(Stored dataset items)

....

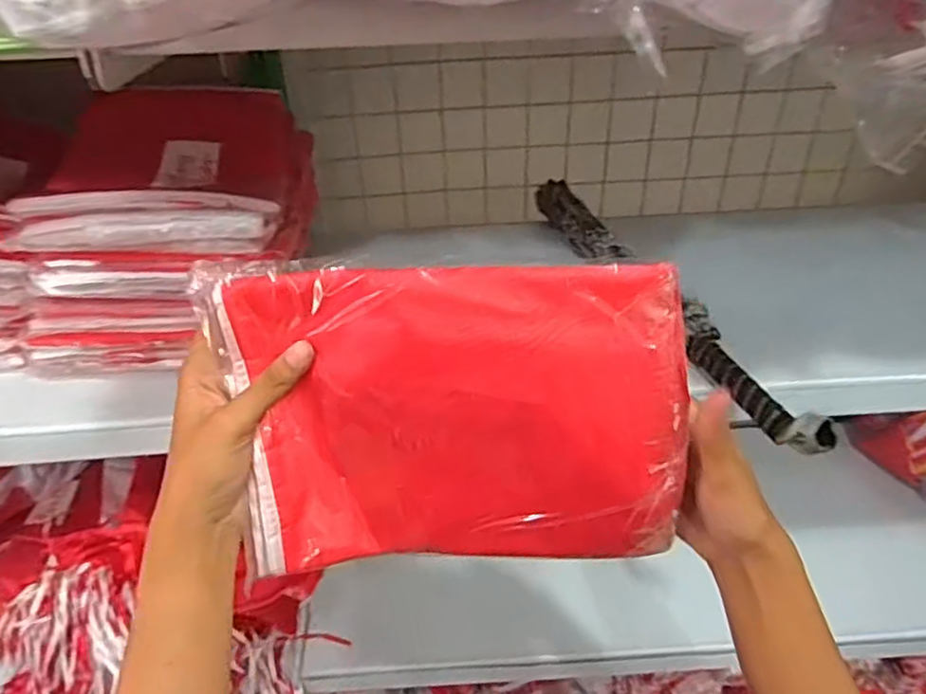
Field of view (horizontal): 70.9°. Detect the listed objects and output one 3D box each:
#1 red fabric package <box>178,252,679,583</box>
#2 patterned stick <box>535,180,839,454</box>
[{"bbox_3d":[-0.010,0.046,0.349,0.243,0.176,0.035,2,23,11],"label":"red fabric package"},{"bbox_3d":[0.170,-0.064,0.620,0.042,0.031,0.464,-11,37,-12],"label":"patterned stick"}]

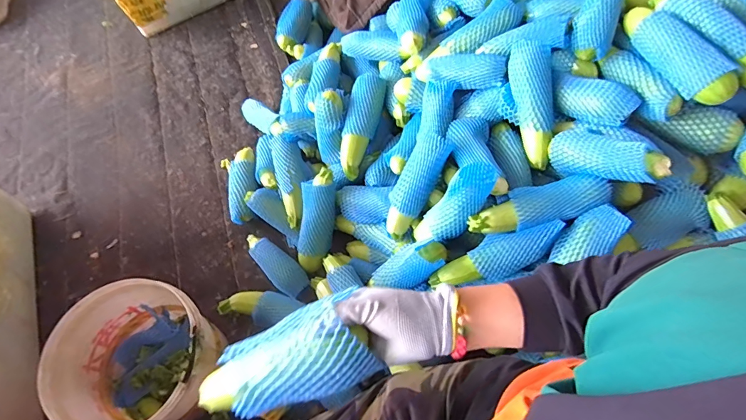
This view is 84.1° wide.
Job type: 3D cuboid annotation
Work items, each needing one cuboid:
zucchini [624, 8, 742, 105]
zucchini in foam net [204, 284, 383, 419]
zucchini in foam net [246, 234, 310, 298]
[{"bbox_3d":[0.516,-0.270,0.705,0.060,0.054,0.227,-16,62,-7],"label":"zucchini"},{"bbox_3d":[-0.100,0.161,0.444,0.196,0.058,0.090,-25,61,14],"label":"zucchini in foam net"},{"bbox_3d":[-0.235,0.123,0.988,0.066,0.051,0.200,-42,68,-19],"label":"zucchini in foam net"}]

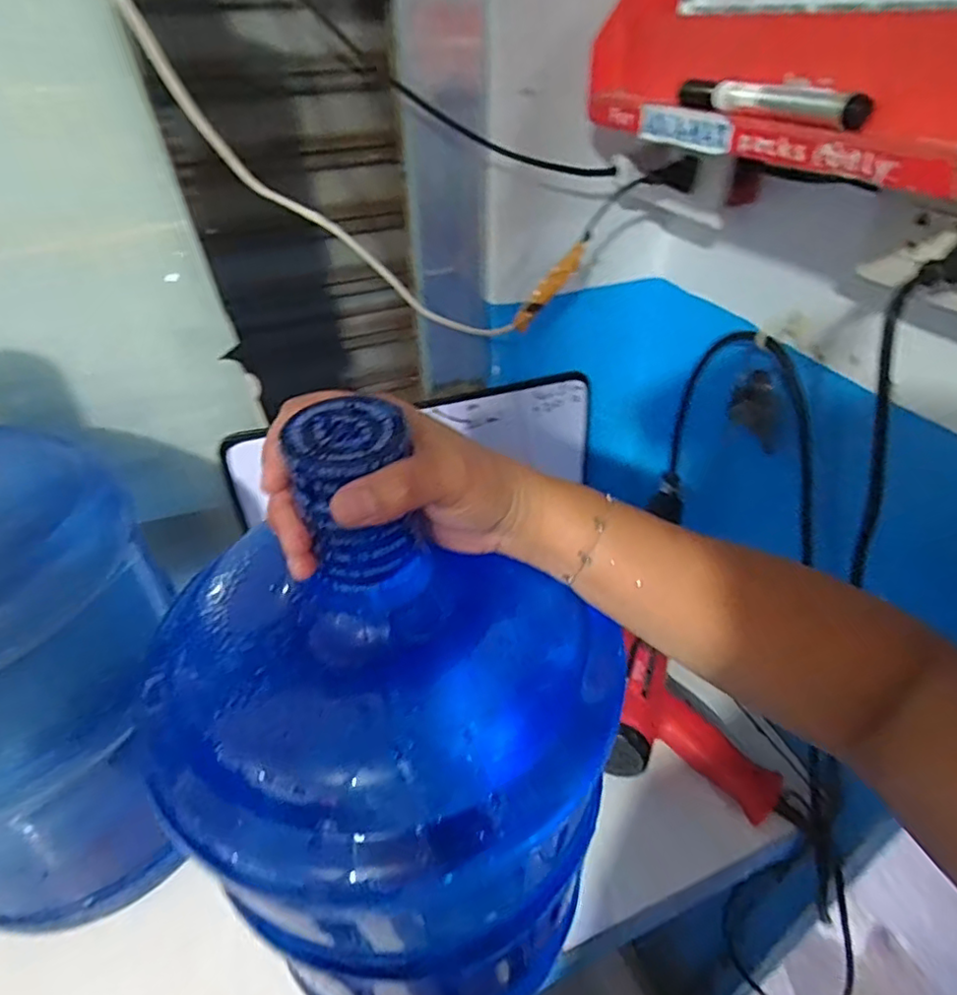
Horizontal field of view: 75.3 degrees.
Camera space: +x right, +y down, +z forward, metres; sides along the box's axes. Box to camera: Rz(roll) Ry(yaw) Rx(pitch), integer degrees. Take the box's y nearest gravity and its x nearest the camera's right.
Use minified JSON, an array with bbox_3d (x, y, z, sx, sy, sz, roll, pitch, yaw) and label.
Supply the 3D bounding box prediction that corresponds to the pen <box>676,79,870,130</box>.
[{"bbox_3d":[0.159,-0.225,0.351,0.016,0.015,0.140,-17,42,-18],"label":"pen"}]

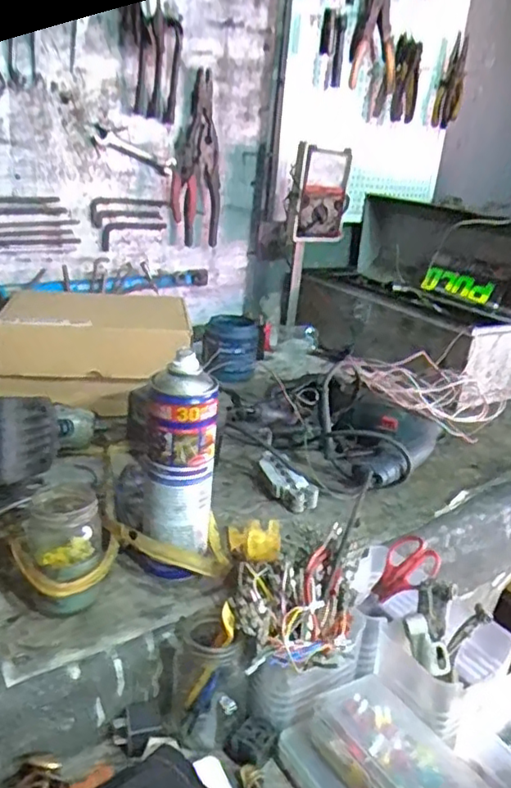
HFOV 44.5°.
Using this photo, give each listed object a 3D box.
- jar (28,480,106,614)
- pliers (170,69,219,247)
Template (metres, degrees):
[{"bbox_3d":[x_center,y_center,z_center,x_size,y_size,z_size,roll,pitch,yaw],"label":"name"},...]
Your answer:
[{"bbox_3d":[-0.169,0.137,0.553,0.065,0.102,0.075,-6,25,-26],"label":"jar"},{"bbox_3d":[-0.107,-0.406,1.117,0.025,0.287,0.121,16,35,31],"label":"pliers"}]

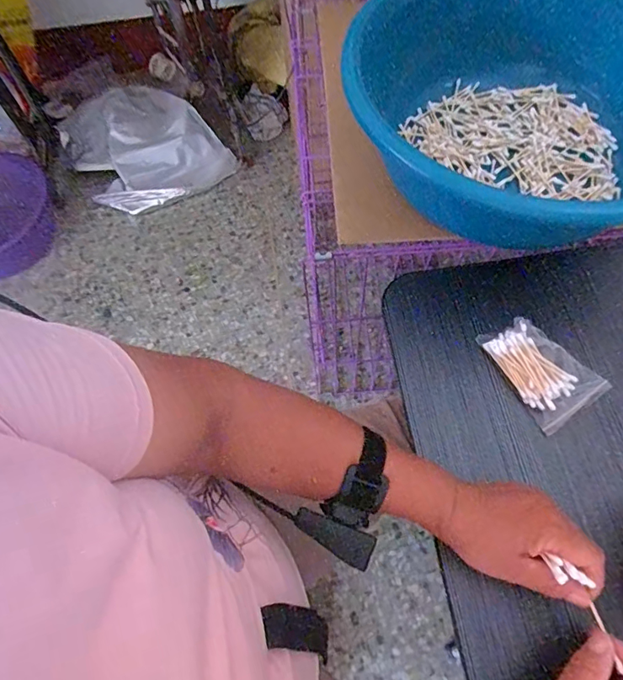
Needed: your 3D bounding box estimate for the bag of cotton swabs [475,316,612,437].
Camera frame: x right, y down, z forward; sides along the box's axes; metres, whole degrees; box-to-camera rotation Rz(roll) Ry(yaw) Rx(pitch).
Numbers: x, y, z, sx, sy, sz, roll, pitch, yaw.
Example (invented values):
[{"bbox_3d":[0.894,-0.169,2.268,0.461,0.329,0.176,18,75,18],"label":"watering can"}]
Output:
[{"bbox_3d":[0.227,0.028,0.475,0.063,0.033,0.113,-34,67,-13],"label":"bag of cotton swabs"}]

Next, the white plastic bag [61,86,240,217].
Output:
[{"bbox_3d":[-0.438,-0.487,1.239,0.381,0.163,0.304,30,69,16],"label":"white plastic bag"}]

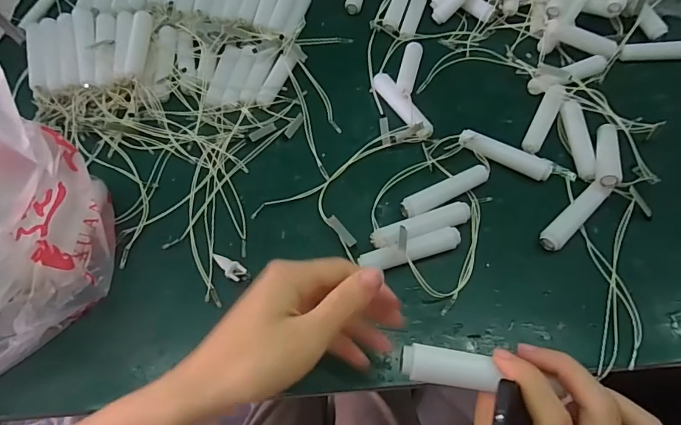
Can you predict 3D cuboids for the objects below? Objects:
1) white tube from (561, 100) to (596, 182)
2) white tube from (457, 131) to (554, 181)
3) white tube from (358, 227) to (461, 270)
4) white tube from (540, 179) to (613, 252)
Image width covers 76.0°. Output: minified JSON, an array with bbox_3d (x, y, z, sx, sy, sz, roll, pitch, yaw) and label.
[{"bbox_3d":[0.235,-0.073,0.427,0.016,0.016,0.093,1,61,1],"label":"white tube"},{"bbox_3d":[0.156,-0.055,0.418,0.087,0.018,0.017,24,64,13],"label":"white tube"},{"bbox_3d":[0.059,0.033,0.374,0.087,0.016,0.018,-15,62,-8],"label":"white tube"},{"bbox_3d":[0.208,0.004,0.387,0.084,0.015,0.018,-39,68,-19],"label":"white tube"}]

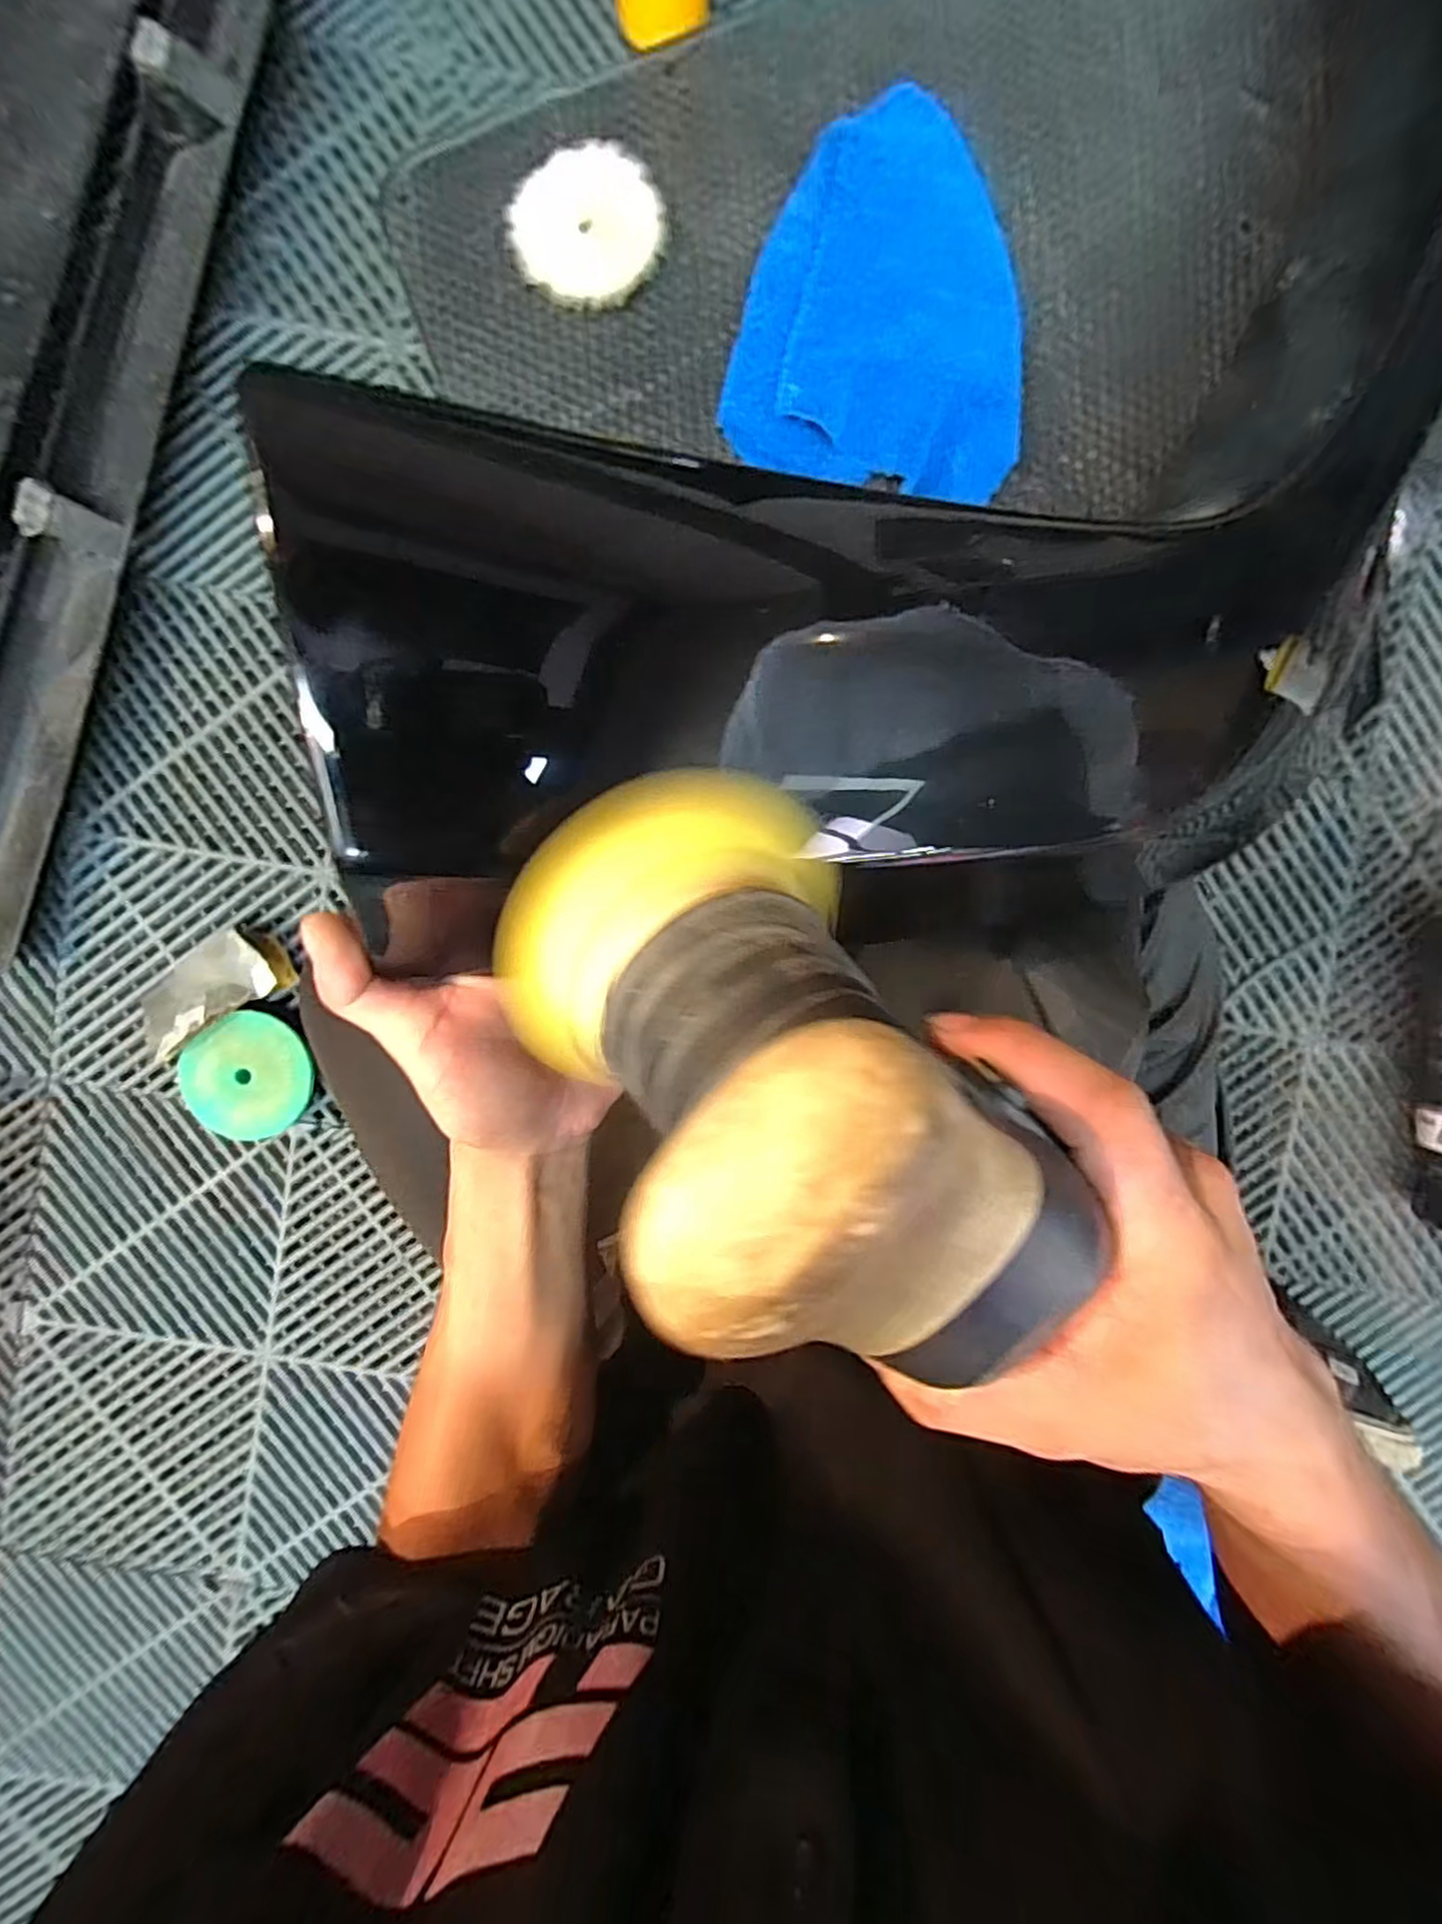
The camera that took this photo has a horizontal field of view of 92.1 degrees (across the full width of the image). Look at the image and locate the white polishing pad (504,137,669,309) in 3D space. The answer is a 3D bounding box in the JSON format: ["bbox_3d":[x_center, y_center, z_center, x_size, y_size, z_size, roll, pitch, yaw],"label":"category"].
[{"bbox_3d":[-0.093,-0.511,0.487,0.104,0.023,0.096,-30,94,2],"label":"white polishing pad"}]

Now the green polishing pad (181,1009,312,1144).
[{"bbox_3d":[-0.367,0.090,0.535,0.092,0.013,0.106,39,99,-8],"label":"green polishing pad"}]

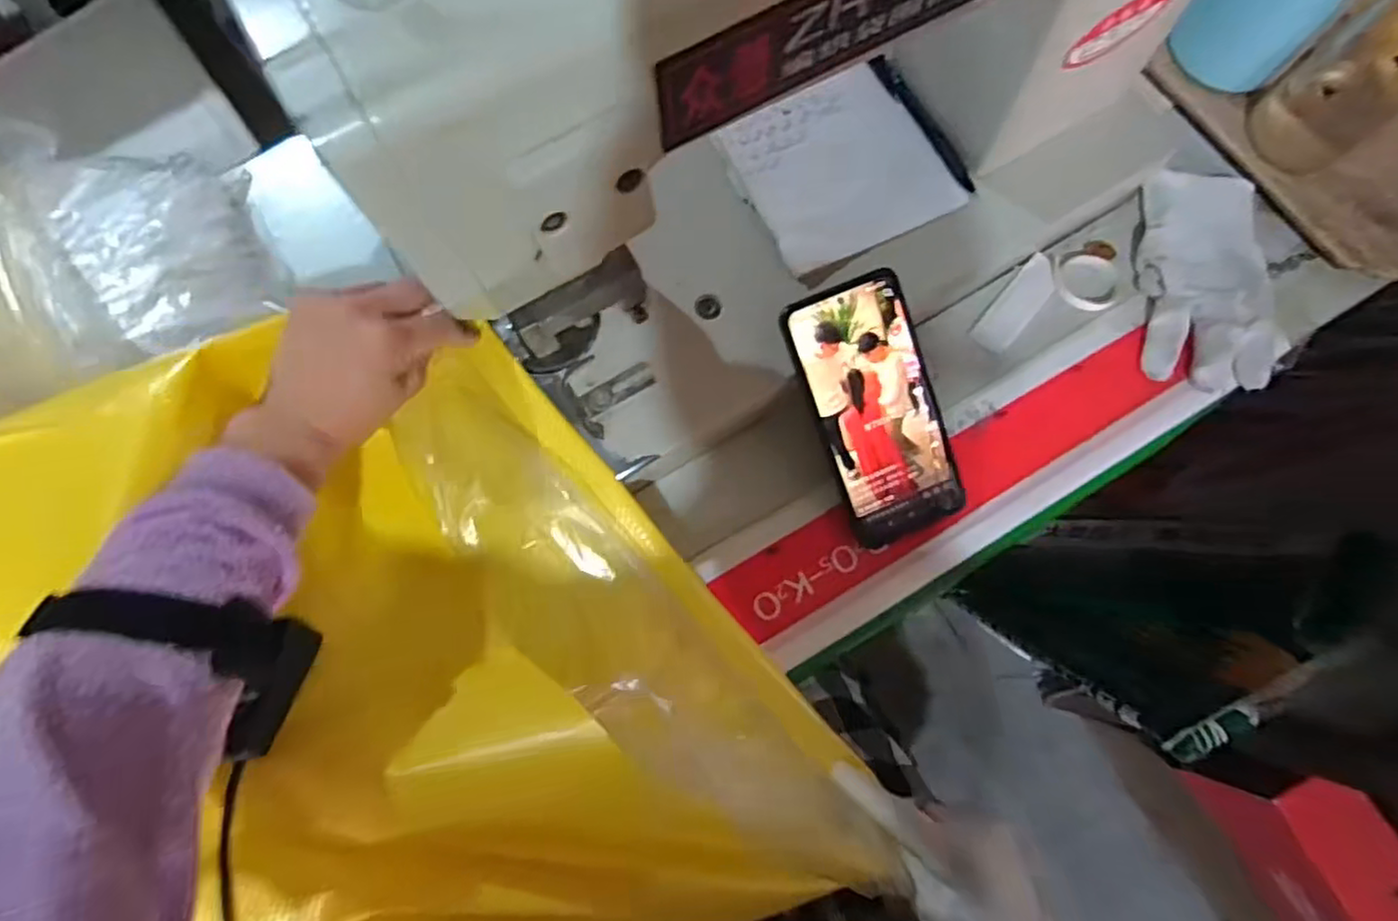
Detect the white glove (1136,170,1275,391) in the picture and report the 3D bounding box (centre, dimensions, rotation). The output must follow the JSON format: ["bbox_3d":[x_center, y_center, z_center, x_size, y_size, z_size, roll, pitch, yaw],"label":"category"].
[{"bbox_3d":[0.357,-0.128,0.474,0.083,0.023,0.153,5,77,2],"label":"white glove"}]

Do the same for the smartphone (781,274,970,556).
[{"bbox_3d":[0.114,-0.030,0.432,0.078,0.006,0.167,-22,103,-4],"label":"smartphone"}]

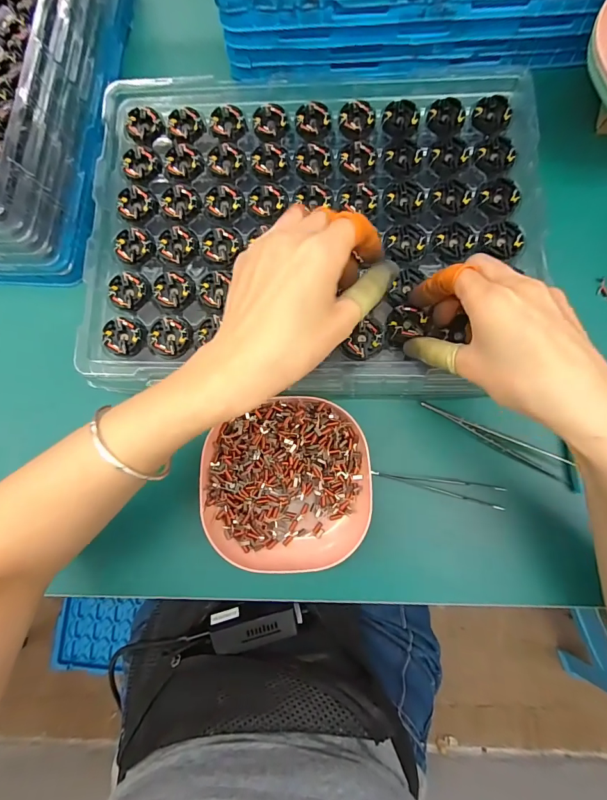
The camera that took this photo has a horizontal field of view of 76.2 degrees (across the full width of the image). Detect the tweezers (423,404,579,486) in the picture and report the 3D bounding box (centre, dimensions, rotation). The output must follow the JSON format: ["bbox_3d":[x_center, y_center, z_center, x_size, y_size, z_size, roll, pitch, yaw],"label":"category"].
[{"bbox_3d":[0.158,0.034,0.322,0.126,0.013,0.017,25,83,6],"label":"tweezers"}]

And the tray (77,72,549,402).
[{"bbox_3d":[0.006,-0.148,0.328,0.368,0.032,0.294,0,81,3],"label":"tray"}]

....

Work instruction
Write out the records above exactly. Begin with the first line, end with the line holding "Job type: 3D cuboid annotation", and drop the pictures.

Your solution
Field of view (horizontal): 70.9°. Detect the listed objects and output one 3D box each:
#1 red fabric package <box>178,252,679,583</box>
#2 patterned stick <box>535,180,839,454</box>
[{"bbox_3d":[-0.010,0.046,0.349,0.243,0.176,0.035,2,23,11],"label":"red fabric package"},{"bbox_3d":[0.170,-0.064,0.620,0.042,0.031,0.464,-11,37,-12],"label":"patterned stick"}]

This view is 84.1° wide.
Job type: 3D cuboid annotation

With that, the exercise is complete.